Cela étant, s'il ne faut pas exagérer l'importance de la consécration de 1095, il ne faut pas non plus la minimiser. Très certainement, cette consécration a été accompagnée de fêtes, d'embellissement de la cité et aussi d'inaugurations de nouveaux bâtiments. Peut-être d'une nouvelle église ? Plus sûrement d'une nouvelle structure à l'intérieur de l'ancienne église. Pour cette période, on songe surtout à une confession ou à une crypte.

Nous avons émis cette dernière hypothèse seulement à partir de la lecture du texte de Monsieur Chierici. Examinons à présent le plan de l'image 7.

Ce plan est paradoxal car il apparaît à la fois parfait et déséquilibré. Parfait, il l'est dans la partie nef : une nef à cinq vaisseaux charpentés. L.es piliers porteurs du vaisseau central sont cylindriques, bâtis en moellons. Les piliers séparant les vaisseau secondaires sont des colonnes monolithes. Quatre absidioles sont situées dans le prolongement des vaisseaux secondaires. Elles sont insérées dans la maçonnerie. Le tout parfaitement symétrique. Cette symétrie réside aussi dans les deux tours placées au-dessus des absidioles encadrant le vaisseau central (images 3 et 4). On retrouve la même perfection liée à la symétrie dans la partie suivante formée de l’avant-chœur et du chœur. Mais inversement, ce plan témoigne du déséquilibre entre ces deux parties. Ne serait-ce que du fait que la nef est à cinq vaisseaux et l’avant-chœur, à un seul vaisseau.

Notre idée est la suivante : ces deux parties, nef et sanctuaire (avant-chœur + chœur), sont indépendantes. Commençons par la nef : elle est typique d'une nef de basilique romaine. La seule différence avec celles-ci est que ces nefs étaient dotées d'une abside semi-circulaire, le demi-cercle étant greffé directement sur le mur Ouest. Le sanctuaire quant à lui est selon nous, typiquement roman : existence d'un avant-chœur séparant la nef réservée aux fidèles du chœur, réservé au célébrant, abside fortement éclairée par de grandes fenêtres, et, à l'extérieur, pourtour des fenêtres orné d'un décor sculpté (image 9). Cependant, il ne s'agit pas d'un chevet à déambulatoire caractéristique selon nous d'une seconde période de l'art roman. La datation du XIesiècle est donc envisageable pour cet ensemble (avant-chœur + chœur).

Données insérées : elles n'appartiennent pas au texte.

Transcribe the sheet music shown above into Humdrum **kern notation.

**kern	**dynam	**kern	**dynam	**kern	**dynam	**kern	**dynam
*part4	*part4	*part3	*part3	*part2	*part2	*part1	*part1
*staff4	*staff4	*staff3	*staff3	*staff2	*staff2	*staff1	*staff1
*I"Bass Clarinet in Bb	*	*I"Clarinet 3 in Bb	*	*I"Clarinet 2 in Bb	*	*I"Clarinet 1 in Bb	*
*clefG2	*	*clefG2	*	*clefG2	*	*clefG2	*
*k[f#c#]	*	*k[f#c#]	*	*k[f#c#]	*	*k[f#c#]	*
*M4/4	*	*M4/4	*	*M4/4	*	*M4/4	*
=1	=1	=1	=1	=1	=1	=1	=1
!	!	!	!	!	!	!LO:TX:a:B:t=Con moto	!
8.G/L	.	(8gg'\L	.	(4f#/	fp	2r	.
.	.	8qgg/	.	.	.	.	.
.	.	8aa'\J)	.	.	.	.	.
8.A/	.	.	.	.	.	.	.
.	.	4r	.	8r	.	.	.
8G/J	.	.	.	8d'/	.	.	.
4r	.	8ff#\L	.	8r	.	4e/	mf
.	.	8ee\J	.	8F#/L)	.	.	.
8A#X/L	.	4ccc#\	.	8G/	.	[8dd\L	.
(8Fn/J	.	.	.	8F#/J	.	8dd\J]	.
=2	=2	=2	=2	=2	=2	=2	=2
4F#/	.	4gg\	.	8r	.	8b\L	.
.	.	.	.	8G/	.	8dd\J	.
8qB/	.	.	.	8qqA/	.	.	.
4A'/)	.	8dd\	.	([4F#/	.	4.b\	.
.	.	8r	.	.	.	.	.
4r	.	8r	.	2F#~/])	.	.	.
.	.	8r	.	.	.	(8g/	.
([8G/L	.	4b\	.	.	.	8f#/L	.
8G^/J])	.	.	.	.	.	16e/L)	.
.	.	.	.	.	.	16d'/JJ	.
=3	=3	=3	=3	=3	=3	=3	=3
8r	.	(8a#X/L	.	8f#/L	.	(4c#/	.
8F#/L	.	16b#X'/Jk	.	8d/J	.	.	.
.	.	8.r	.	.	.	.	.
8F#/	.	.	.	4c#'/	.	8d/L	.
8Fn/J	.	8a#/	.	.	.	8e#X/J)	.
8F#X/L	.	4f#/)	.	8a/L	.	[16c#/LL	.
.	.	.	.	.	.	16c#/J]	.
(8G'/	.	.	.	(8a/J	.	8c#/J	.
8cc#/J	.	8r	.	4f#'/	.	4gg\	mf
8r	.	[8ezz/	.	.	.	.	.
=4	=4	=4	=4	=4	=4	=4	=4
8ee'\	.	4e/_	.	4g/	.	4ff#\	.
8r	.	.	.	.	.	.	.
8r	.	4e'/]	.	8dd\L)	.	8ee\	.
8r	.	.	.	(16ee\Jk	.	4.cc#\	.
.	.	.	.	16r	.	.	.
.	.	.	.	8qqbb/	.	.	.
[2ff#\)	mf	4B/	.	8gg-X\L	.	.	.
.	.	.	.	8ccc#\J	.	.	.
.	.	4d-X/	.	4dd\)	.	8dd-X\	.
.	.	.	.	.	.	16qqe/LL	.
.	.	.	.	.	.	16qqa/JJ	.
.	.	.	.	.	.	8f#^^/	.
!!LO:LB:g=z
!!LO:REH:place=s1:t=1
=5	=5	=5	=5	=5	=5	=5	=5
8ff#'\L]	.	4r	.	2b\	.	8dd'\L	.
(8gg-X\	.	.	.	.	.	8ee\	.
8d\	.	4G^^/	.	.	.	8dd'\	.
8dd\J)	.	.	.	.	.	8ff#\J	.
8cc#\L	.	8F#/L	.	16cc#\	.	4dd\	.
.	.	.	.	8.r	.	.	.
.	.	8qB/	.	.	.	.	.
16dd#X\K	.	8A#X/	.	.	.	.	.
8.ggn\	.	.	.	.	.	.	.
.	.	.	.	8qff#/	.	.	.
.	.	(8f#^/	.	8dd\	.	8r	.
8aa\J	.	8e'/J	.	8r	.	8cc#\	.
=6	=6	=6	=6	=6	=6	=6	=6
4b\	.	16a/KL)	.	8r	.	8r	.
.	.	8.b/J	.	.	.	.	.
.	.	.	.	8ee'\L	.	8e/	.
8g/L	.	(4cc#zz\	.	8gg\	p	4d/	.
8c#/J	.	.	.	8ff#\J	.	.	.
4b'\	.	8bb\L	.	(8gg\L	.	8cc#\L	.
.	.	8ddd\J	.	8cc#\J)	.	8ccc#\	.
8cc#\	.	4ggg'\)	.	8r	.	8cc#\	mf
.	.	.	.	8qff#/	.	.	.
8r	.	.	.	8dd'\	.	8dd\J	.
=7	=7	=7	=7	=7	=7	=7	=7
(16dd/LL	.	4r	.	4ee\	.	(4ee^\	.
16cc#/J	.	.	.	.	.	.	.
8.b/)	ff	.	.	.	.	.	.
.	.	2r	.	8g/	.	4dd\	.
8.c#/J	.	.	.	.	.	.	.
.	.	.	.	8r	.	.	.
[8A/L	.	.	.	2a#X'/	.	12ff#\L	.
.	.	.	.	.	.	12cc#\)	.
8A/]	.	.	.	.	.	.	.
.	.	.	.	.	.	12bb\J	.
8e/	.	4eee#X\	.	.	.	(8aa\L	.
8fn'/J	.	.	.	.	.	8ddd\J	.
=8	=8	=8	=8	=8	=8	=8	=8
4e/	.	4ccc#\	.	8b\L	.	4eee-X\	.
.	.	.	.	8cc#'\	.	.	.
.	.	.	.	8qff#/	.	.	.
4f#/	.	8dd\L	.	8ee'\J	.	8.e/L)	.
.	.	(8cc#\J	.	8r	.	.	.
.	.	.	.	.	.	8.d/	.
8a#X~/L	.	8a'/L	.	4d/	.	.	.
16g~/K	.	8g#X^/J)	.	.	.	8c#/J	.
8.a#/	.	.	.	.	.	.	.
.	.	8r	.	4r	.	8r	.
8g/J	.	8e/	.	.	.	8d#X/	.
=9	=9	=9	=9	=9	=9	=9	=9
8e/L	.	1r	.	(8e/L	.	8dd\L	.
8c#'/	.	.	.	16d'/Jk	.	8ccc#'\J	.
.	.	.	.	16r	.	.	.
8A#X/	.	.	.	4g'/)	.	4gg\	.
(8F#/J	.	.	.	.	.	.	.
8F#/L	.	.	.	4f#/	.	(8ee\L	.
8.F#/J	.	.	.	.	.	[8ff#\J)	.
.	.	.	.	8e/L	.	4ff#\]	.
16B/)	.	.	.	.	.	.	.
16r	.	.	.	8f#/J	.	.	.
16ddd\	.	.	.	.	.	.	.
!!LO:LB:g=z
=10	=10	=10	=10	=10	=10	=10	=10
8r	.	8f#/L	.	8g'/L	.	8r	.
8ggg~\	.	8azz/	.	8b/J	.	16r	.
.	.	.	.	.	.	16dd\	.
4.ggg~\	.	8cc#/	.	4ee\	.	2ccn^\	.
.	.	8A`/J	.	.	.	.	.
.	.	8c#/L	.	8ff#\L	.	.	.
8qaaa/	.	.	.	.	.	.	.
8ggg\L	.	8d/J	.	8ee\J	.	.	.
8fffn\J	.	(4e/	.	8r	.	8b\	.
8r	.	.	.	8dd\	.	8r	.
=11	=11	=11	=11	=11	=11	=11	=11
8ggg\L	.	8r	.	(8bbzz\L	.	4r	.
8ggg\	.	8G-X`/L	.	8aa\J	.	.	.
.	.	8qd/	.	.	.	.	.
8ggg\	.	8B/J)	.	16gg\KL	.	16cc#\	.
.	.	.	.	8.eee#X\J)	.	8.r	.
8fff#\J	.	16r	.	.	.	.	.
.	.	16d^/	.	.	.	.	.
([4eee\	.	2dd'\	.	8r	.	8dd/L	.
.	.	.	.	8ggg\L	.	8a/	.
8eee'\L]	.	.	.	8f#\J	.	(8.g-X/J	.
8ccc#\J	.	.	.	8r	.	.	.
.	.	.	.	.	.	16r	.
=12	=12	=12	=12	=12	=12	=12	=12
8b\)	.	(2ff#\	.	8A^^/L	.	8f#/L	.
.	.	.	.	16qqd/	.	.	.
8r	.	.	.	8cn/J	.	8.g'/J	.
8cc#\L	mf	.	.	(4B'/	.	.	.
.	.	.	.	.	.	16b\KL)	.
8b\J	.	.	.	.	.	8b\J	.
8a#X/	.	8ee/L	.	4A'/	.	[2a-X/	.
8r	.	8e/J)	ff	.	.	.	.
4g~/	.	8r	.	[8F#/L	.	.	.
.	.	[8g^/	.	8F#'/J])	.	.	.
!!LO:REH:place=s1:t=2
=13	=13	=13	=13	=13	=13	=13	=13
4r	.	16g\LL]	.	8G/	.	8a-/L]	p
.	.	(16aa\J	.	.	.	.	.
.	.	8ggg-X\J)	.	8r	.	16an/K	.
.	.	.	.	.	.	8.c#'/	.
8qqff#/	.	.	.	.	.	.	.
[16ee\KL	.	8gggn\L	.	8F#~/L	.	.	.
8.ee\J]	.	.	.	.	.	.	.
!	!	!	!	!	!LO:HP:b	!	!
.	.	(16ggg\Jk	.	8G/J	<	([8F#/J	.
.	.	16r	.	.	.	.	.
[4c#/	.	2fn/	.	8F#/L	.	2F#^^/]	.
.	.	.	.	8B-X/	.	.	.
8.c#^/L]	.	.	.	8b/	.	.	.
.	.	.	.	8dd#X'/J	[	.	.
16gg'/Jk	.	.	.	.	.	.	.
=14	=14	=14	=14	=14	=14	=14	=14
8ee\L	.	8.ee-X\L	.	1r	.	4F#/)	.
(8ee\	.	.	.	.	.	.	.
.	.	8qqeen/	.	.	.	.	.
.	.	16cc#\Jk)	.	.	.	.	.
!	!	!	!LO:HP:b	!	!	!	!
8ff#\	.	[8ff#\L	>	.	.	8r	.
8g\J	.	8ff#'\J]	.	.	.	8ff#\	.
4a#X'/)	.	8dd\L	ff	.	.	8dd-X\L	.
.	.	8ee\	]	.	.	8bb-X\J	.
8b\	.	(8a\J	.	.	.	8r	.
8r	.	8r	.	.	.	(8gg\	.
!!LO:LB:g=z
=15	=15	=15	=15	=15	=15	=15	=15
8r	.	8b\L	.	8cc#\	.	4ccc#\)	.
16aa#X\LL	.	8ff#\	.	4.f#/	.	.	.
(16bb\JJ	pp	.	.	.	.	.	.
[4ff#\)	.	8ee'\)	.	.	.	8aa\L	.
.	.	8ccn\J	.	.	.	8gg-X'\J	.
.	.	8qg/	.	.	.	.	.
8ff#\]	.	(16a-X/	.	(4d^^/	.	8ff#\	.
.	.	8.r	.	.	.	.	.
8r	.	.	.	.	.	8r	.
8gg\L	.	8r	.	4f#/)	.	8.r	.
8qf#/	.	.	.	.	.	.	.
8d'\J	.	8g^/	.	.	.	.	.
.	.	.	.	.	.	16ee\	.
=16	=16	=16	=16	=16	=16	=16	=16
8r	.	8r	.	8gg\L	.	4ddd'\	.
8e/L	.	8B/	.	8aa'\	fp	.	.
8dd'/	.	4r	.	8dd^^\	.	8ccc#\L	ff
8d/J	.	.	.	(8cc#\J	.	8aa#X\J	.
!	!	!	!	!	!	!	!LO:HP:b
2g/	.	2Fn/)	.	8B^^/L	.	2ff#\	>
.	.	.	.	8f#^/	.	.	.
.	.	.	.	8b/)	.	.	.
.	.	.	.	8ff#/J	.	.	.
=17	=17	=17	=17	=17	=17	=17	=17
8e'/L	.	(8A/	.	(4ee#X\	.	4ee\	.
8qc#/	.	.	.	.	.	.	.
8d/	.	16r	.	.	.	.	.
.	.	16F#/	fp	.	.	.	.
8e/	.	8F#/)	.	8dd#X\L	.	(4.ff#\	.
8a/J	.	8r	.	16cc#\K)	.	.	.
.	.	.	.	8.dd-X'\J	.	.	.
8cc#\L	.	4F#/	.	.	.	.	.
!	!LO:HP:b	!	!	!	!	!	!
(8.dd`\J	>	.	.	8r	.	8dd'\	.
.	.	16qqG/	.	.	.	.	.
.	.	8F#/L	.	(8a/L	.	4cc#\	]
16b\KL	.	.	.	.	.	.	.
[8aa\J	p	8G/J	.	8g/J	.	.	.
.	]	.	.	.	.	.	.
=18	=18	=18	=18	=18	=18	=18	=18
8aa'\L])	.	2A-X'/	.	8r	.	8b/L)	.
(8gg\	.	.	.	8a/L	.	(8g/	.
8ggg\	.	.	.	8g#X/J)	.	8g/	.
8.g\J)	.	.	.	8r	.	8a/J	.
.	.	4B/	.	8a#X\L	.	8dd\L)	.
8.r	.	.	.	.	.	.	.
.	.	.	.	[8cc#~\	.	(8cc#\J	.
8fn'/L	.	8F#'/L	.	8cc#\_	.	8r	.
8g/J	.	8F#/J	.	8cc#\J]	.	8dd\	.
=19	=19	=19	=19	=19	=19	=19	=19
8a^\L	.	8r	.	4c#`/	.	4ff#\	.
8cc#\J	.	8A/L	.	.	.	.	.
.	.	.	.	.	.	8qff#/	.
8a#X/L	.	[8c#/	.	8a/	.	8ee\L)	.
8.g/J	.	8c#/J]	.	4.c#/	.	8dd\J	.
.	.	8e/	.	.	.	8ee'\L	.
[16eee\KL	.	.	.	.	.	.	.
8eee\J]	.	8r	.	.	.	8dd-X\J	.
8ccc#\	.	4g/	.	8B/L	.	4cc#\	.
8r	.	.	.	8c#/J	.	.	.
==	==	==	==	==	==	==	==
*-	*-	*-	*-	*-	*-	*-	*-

Notre hypothèse est donc celle d'une construction en au moins deux étapes de travaux. La première se serait déroulée au cours des premiers premiers siècles de la chrétienté : construction de la nef à 5 vaisseaux, le vaisseau central étant prolongé par une abside semi-circulaire. Au cours de la deuxième étape, l'abside aurait été supprimée et remplacée par le chevet (avant-chœur + chœur). L'existence des deux tours jumelles pose problème. Nous pensons que leur construction a été effectuée entre les deux étapes de travaux.

Il faut enfin remarquer que l'ensemble apparaît presque trop neuf. Il nous semble impossible qu'une nef de l'époque paléochrétienne montre un tel état de fraîcheur, que les arcatures lombardes visibles sur la nef et le clocher (images 3 et 4) aient été intégralement conservées. Nous pensons donc que cette église a subi de fortes restaurations, probablement au XIXesiècle.


Datation envisagée pour la nef de basilique Sant'Abbondio de Côme : an 450 avec un écart de 150 ans.

Datation envisagée pour le chevet (avant-chœur + chœur) de Sant'Abbondio de Côme : an 1050 avec un écart de 150 ans.